Gekozen fragment »
Bedenkingen over Djerba

* Het land is vuil. Als in: afval overal. Echt. Plastiek flessen, zakjes, autobanden, stukken glas, tegeltjes, en echt overal. Je wil over het strand wandelen? Doe maar sandalen of slippers aan, of je bezeert je voeten. Foto’s nemen is echt moeilijk als je er geen afval op wil hebben. De mensen zijn echt achteloos, ik heb mensen vuil uit hun auto zien gooien.

* Auto’s zijn overal. En brommertjes. Om ter luidst en om ter vervuilendst. Het was het eerste wat we opmerkten toen we van de luchthaven kwamen: de stank van diesel in de lucht. Moest je daar van die luchtkwaliteitsmeters zetten, je weet niet wat je ziet. Blijkbaar bestaat er een technische controle, maar die is zo corrupt als wat, wist iemand me te vertellen. Als je maar genoeg betaalt, ben je erdoor. En die brommertjes rijden ook echt overal, bij voorkeur in het donker zonder lichten en zonder te kijken. Levensgevaarlijk!
Het is trouwens ook niet zo verwonderlijk dat iedereen met de auto rijdt: voor een halve tank diesel betaalde ik 40 dinar, zijnde 12 euro. Serieus, 12 euro!!

Nog te doen »
**A.** Beantwoord de volgende vragen over de tekst over Djerba, elk op een eigen regel:
(i) Wat moet je volgens de schrijver aantrekken als je over het strand wilt wandelen?
(ii) Wat merkten ze als eerste op toen ze van de luchthaven kwamen?
(iii) Hoeveel betaalde de schrijver voor een halve tank diesel?
**B.** Pak de tekst over Djerba weer op na de laatste zin en schrijf er een vervolg op.
De records hebben een andere herkomst dan de tekst.

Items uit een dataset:
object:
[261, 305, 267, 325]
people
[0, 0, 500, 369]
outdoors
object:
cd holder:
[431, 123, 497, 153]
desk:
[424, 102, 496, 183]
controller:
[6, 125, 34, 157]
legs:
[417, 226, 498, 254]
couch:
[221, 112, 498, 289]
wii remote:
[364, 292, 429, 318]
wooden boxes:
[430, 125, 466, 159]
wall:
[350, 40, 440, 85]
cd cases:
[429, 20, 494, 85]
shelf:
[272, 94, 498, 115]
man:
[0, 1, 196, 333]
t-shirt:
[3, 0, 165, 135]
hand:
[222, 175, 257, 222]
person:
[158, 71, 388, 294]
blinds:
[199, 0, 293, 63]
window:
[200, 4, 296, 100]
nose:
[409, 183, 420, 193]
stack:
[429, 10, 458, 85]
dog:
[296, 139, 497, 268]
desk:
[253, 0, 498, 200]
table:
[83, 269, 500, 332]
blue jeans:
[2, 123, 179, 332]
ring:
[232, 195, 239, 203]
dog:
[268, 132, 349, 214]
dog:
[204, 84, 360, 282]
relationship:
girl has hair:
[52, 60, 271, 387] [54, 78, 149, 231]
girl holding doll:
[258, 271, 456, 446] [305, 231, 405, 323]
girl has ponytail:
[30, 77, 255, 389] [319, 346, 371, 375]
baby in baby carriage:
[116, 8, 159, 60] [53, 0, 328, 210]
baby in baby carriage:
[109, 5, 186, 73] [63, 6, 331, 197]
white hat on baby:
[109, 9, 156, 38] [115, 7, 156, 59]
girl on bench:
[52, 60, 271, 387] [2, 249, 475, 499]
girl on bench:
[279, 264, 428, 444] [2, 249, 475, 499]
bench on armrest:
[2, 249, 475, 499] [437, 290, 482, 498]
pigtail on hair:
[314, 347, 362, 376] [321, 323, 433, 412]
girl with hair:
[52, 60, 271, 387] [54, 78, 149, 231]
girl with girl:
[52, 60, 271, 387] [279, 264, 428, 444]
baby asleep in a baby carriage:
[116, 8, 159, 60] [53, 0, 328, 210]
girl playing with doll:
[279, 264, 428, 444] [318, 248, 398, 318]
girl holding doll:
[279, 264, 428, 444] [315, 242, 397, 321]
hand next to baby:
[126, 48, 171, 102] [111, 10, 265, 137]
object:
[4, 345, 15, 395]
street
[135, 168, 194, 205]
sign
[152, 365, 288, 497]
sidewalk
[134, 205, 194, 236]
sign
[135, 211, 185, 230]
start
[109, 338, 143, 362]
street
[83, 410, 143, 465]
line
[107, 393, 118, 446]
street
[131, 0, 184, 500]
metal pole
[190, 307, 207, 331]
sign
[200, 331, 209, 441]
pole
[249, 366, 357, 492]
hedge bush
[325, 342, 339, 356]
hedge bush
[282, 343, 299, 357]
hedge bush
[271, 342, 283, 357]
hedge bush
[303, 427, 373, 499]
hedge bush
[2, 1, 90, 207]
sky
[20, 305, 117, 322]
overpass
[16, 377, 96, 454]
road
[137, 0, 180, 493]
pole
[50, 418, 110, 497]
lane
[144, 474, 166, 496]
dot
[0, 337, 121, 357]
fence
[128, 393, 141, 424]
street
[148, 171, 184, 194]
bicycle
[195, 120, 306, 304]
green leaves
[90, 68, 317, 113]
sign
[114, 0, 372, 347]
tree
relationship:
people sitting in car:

Resultaten per taak »
**A.**
(i) Sandalen of slippers.
(ii) De stank van diesel in de lucht.
(iii) 40 dinar, oftewel 12 euro.

**B.**
* Eten is vrijwel enkel de lokale keuken. Uiteraard zijn er toeristendingen, maar eigenlijk ook vrij weinig: de meeste hotels zijn all-in, en dat merk je. Dus is er couscous en lamsvlees. En lamsvlees met couscous. Lekker, daar niet van, maar een beetje eentonig.

* Ongeveer de helft van de vrouwen draagt een hoofddoek, lang niet iedereen. Heel af en toe hebben we ook een burqa gezien, maar da’s per hoge uitzondering. De gewone hoofddoek is wel een normaal straatbeeld, maar ze gaan je zeker niet anders bekijken omdat je er geen draagt.

* Winkelprijzen voor kleren en eten zijn zowat hetzelfde als hier, toch in de winkels die wij gezien hebben. En de kleren zijn ook zowat hetzelfde als hier. Veel petjes, veel trainingsbroeken, dat wel. En af en toe een djellaba, dat ook.

* Eten in een restaurant is spotgoedkoop. We betaalden gemiddeld 25 euro voor ons zesjes, toch voor een gewone dagschotel of een pizza of zo.

* Het hele eiland is tweetalig: Arabisch en Frans. Alle winkels zijn tweetalig, de verkeersborden, de uitleg. Hier en daar is het eentalig Arabisch, maar da’s niet vaak. Zelfs de scholen hebben ook een Franstalig opschrift, en iedereen leert het blijkbaar van jongsaf.

* De koffie valt er niet te zuipen. Percolatorkoffie van een dag oud? Moet kunnen. Gruis in je koffie? Standaard. In de riadh kon je altijd koffie krijgen, hadden ze gezegd. Ja hoor, als je het niet erg vindt om de koffie van ’s morgens op te warmen in de microgolf. Ugh.

* Grappig: het is 22° en mensen lopen er met een dikke wintervest. Want ha ja, het is februari, toch? En ik daar dan tussen in een topje… Maar als het er in de zomer vlotjes 40° wordt, dan snap ik dat wel.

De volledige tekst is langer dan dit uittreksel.